### EXERCISE GOAL
Every record is to be returned as written, with no omissions.

Collected data entries
=== Begin Enclosure ===

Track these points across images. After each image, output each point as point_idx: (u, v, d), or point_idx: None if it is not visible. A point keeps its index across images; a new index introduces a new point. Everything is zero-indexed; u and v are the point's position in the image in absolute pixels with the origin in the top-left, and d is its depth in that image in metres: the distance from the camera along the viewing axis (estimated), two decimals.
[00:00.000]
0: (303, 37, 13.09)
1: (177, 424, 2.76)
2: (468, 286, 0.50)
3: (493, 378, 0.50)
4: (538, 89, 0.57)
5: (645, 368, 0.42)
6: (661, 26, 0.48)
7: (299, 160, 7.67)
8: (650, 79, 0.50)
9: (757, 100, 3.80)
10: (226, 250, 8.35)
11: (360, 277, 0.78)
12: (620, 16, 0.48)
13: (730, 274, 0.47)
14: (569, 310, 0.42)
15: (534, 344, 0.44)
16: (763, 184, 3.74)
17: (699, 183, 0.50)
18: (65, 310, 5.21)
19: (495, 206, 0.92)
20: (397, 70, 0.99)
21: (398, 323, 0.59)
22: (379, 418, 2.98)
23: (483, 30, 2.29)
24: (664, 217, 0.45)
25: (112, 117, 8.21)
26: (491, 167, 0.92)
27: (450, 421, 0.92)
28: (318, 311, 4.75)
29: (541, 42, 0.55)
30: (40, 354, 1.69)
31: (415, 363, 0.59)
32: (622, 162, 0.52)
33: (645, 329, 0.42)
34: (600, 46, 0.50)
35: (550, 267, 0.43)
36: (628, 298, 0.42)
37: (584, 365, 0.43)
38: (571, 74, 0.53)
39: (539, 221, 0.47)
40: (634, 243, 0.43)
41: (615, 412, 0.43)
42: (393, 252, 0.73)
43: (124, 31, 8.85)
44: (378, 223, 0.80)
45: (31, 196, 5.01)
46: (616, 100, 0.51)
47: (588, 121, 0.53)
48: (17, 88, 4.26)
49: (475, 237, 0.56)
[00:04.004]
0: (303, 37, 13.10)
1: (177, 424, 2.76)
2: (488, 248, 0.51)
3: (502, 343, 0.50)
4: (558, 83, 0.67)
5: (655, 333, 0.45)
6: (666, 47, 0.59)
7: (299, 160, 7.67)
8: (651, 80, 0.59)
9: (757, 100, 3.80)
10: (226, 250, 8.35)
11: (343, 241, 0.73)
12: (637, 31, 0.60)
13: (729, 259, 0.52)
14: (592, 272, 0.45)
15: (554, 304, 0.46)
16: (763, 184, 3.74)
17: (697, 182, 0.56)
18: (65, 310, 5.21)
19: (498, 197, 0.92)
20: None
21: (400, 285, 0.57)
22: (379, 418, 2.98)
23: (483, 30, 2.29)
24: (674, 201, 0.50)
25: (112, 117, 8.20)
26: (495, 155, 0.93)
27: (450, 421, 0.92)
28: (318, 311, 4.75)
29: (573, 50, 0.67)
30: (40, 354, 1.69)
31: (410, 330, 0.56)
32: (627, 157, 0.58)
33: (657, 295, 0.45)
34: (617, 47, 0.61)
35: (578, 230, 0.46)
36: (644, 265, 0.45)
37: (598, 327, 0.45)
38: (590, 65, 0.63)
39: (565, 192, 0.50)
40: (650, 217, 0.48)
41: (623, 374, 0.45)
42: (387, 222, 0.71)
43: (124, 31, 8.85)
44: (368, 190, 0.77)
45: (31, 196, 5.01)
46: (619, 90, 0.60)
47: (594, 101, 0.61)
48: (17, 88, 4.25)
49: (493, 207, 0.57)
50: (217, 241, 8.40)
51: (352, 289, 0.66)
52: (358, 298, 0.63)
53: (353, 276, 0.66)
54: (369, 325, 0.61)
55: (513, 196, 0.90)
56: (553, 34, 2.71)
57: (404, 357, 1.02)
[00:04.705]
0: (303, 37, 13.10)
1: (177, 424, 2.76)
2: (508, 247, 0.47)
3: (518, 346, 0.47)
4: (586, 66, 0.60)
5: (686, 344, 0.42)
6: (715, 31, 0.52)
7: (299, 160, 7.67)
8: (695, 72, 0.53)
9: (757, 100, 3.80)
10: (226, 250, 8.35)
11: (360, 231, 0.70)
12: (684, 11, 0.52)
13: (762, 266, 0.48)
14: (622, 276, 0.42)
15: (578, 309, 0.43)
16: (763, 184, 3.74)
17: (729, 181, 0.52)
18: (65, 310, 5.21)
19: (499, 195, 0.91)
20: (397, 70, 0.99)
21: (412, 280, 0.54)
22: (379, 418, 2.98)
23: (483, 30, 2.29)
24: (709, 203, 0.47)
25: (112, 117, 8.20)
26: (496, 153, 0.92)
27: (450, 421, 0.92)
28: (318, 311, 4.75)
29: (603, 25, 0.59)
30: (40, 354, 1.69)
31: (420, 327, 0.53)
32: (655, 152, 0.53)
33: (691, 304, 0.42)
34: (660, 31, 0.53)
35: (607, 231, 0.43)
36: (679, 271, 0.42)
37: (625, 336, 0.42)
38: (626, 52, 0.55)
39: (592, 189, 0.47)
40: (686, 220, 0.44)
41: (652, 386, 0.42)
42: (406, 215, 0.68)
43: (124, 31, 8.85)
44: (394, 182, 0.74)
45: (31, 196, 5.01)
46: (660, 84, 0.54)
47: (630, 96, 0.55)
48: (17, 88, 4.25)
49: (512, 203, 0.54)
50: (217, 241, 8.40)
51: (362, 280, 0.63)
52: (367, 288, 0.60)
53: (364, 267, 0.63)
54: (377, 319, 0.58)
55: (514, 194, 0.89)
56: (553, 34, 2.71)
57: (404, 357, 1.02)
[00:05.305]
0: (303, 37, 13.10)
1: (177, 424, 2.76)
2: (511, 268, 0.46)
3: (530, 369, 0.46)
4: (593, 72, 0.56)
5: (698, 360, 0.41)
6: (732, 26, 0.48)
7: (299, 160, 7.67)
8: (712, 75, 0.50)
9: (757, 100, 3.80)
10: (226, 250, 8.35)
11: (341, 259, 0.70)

=== End Enclosure ===

### ANSWER AREA
Track these points across images. After each image, output each point as point_idx: (u, v, d), or point_idx: None if it is not visible. A point keeps its index across images; a new index introduces a new point. Everything is zero-indexed; u and v are the point's position in the image in absolute pixels with the origin in the top-left, and d is its depth in that image in metres: the distance from the camera along the viewing axis (estimated), two decimals.
[00:00.000]
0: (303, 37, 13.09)
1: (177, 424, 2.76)
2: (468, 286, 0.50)
3: (493, 378, 0.50)
4: (538, 89, 0.57)
5: (645, 368, 0.42)
6: (661, 26, 0.48)
7: (299, 160, 7.67)
8: (650, 79, 0.50)
9: (757, 100, 3.80)
10: (226, 250, 8.35)
11: (360, 277, 0.78)
12: (620, 16, 0.48)
13: (730, 274, 0.47)
14: (569, 310, 0.42)
15: (534, 344, 0.44)
16: (763, 184, 3.74)
17: (699, 183, 0.50)
18: (65, 310, 5.21)
19: (495, 206, 0.92)
20: (397, 70, 0.99)
21: (398, 323, 0.59)
22: (379, 418, 2.98)
23: (483, 30, 2.29)
24: (664, 217, 0.45)
25: (112, 117, 8.21)
26: (491, 167, 0.92)
27: (450, 421, 0.92)
28: (318, 311, 4.75)
29: (541, 42, 0.55)
30: (40, 354, 1.69)
31: (415, 363, 0.59)
32: (622, 162, 0.52)
33: (645, 329, 0.42)
34: (600, 46, 0.50)
35: (550, 267, 0.43)
36: (628, 298, 0.42)
37: (584, 365, 0.43)
38: (571, 74, 0.53)
39: (539, 221, 0.47)
40: (634, 243, 0.43)
41: (615, 412, 0.43)
42: (393, 252, 0.73)
43: (124, 31, 8.85)
44: (378, 223, 0.80)
45: (31, 196, 5.01)
46: (616, 100, 0.51)
47: (588, 121, 0.53)
48: (17, 88, 4.26)
49: (475, 237, 0.56)
[00:04.004]
0: (303, 37, 13.10)
1: (177, 424, 2.76)
2: (488, 248, 0.51)
3: (502, 343, 0.50)
4: (558, 83, 0.67)
5: (655, 333, 0.45)
6: (666, 47, 0.59)
7: (299, 160, 7.67)
8: (651, 80, 0.59)
9: (757, 100, 3.80)
10: (226, 250, 8.35)
11: (343, 241, 0.73)
12: (637, 31, 0.60)
13: (729, 259, 0.52)
14: (592, 272, 0.45)
15: (554, 304, 0.46)
16: (763, 184, 3.74)
17: (697, 182, 0.56)
18: (65, 310, 5.21)
19: (498, 197, 0.92)
20: None
21: (400, 285, 0.57)
22: (379, 418, 2.98)
23: (483, 30, 2.29)
24: (674, 201, 0.50)
25: (112, 117, 8.20)
26: (495, 155, 0.93)
27: (450, 421, 0.92)
28: (318, 311, 4.75)
29: (573, 50, 0.67)
30: (40, 354, 1.69)
31: (410, 330, 0.56)
32: (627, 157, 0.58)
33: (657, 295, 0.45)
34: (617, 47, 0.61)
35: (578, 230, 0.46)
36: (644, 265, 0.45)
37: (598, 327, 0.45)
38: (590, 65, 0.63)
39: (565, 192, 0.50)
40: (650, 217, 0.48)
41: (623, 374, 0.45)
42: (387, 222, 0.71)
43: (124, 31, 8.85)
44: (368, 190, 0.77)
45: (31, 196, 5.01)
46: (619, 90, 0.60)
47: (594, 101, 0.61)
48: (17, 88, 4.25)
49: (493, 207, 0.57)
50: (217, 241, 8.40)
51: (352, 289, 0.66)
52: (358, 298, 0.63)
53: (353, 276, 0.66)
54: (369, 325, 0.61)
55: (513, 196, 0.90)
56: (553, 34, 2.71)
57: (404, 357, 1.02)
[00:04.705]
0: (303, 37, 13.10)
1: (177, 424, 2.76)
2: (508, 247, 0.47)
3: (518, 346, 0.47)
4: (586, 66, 0.60)
5: (686, 344, 0.42)
6: (715, 31, 0.52)
7: (299, 160, 7.67)
8: (695, 72, 0.53)
9: (757, 100, 3.80)
10: (226, 250, 8.35)
11: (360, 231, 0.70)
12: (684, 11, 0.52)
13: (762, 266, 0.48)
14: (622, 276, 0.42)
15: (578, 309, 0.43)
16: (763, 184, 3.74)
17: (729, 181, 0.52)
18: (65, 310, 5.21)
19: (499, 195, 0.91)
20: (397, 70, 0.99)
21: (412, 280, 0.54)
22: (379, 418, 2.98)
23: (483, 30, 2.29)
24: (709, 203, 0.47)
25: (112, 117, 8.20)
26: (496, 153, 0.92)
27: (450, 421, 0.92)
28: (318, 311, 4.75)
29: (603, 25, 0.59)
30: (40, 354, 1.69)
31: (420, 327, 0.53)
32: (655, 152, 0.53)
33: (691, 304, 0.42)
34: (660, 31, 0.53)
35: (607, 231, 0.43)
36: (679, 271, 0.42)
37: (625, 336, 0.42)
38: (626, 52, 0.55)
39: (592, 189, 0.47)
40: (686, 220, 0.44)
41: (652, 386, 0.42)
42: (406, 215, 0.68)
43: (124, 31, 8.85)
44: (394, 182, 0.74)
45: (31, 196, 5.01)
46: (660, 84, 0.54)
47: (630, 96, 0.55)
48: (17, 88, 4.25)
49: (512, 203, 0.54)
50: (217, 241, 8.40)
51: (362, 280, 0.63)
52: (367, 288, 0.60)
53: (364, 267, 0.63)
54: (377, 319, 0.58)
55: (514, 194, 0.89)
56: (553, 34, 2.71)
57: (404, 357, 1.02)
[00:05.305]
0: (303, 37, 13.10)
1: (177, 424, 2.76)
2: (511, 268, 0.46)
3: (530, 369, 0.46)
4: (593, 72, 0.56)
5: (698, 360, 0.41)
6: (732, 26, 0.48)
7: (299, 160, 7.67)
8: (712, 75, 0.50)
9: (757, 100, 3.80)
10: (226, 250, 8.35)
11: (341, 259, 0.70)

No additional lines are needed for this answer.